La dernière arche a beau se dérouler dans l’univers de Pyramides, son histoire rappelle beaucoup le dernier roman de Romain Benassaya, Les Naufragés de Velloa. Le parcours de jeunes gens à travers divers paysages, confrontés à la violence de la nature, puis à celle des autres humains, souvent retors, souvent trop tournés vers le pouvoir. En tout cas, pour la première grande partie du roman. Car, sur la fin, on replonge nettement dans l’univers de Pyramides (arrivée préparée par le prologue et des interludes qui trouvent leur explication dans cette dernière partie). Et on pense obtenir quelques réponses (je rappelle qu’à la fin de Pyramides, on ne sait pas grand-chose sur l’origine du labyrinthe). Mais Romain Benassaya conserve une grande part de mystère. Car les énigmes s’emboîtent comme des poupées russes : on pense découvrir la réponse et c’est une nouvelle question qui apparaît finalement. Bref, on ressort autant dans le flou de cette lecture que de celle du précédent opus.

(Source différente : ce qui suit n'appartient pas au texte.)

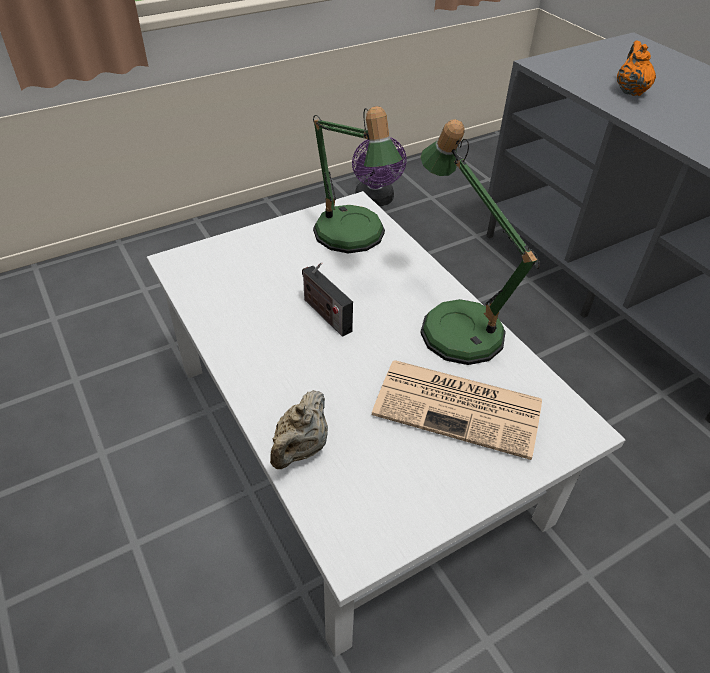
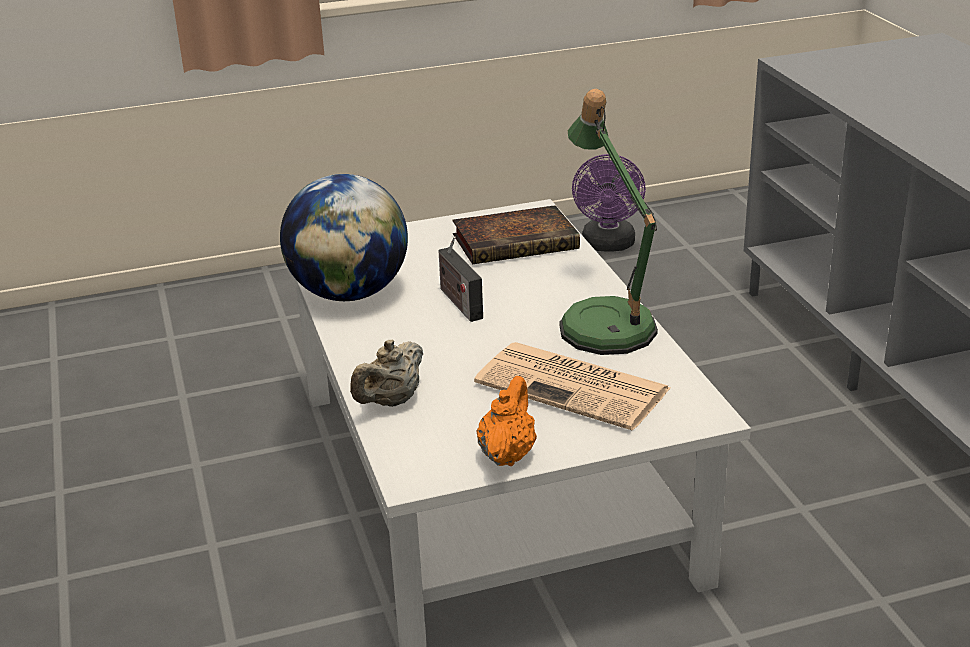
camera: 15 degrees right, 15 degrees down
(224, 312) = (349, 293): none -> globe
(352, 239) = (518, 241): table lamp -> book
(630, 91) = (887, 92): orange teapot -> orange teapot (507, 454)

Mais de bien belles aventures

Mais la lecture de La dernière arche ne doit pas se limiter à cette (légère) déception : ce roman nous fait découvrir une héroïne attachante (eh oui, j’aime bien les personnages auxquels je peux m’attacher, dont je peux apprécier les réactions, avec qui je peux vibrer), même si elle reste parfois agaçante, tant elle se montre impulsive et irréfléchie. Un peu jeune, en fait. Ce qui fait avancer l’histoire, mais lui joue bien des tours. Et Romain Benassaya s’y entend pour nous promener à travers sa création, nous entraînant d’un univers à un autre, d’un danger à un autre. L’ensemble, s’il peut sembler assez disparate, vu du dessus, s’avère agréable dans sa lecture. Et, à part quelques flottements dans les passages entre les différents lieux, le rythme est plutôt efficace et l’on tourne les pages sans s’en rendre compte.

J’ai bien apprécié ma lecture de La dernière arche. Ce roman d’aventures est bien construit et sait offrir suffisamment de diversité pour ne pas lasser. De plus, le rappel des évènements de Pyramides, un autre récit qui m’avait bien plu, est agréable et j’espère que Romain Benassaya nous conduira à nouveau dans ce labyrinthe et que, pourquoi pas, il nous offrira de vraies réponses sur son origine. En attendant, j’ai pris un grand plaisir à suivre Shory dans ses pérégrinations et ses interrogations à travers les couloirs de cette dernière arche.

Présentation de l’éditeur : « Nous avons cru que rien dans l’univers ne pouvait nous résister ou s’opposer à notre volonté. Nous nous sommes trompés. » Dans la Mésopotamie des premiers âges, Shory, une jeune esclave, est vendue à un mystérieux individu nommé Atim, qui lui propose un marché : l’envoyer dans un fort qu’elle devra protéger, en échange de sa liberté. Elle accepte et rejoint une étrange construction, entourée d’une forêt profonde. Elle y grandit en compagnie d’autres rescapés, originaires de différentes périodes de l’histoire humaine. Tous ont rencontré Atim et se sont vu confier la mission de protéger le Fort. Ils se surnomment les Vigiles. Quatorze ans plus tard, Lena, une jeune femme originaire du XXIIe siècle, rejoint à son tour le Fort. Contrairement aux autres Vigiles, elle n’a pas croisé Atim et veut à tout prix rentrer chez elle. Shory décide de l’aider. Au-delà de la forêt qui assiège le Fort, elles découvriront les réponses à nombre de leurs questions : où sont-elles vraiment ? Pourquoi le Fort doit-il être protégé ? Et quelle est leur véritable mission ?

Critic – 22 avril 2021 (roman inédit – 373 pages – 22 euros)

Merci aux éditions Critic pour ce SP.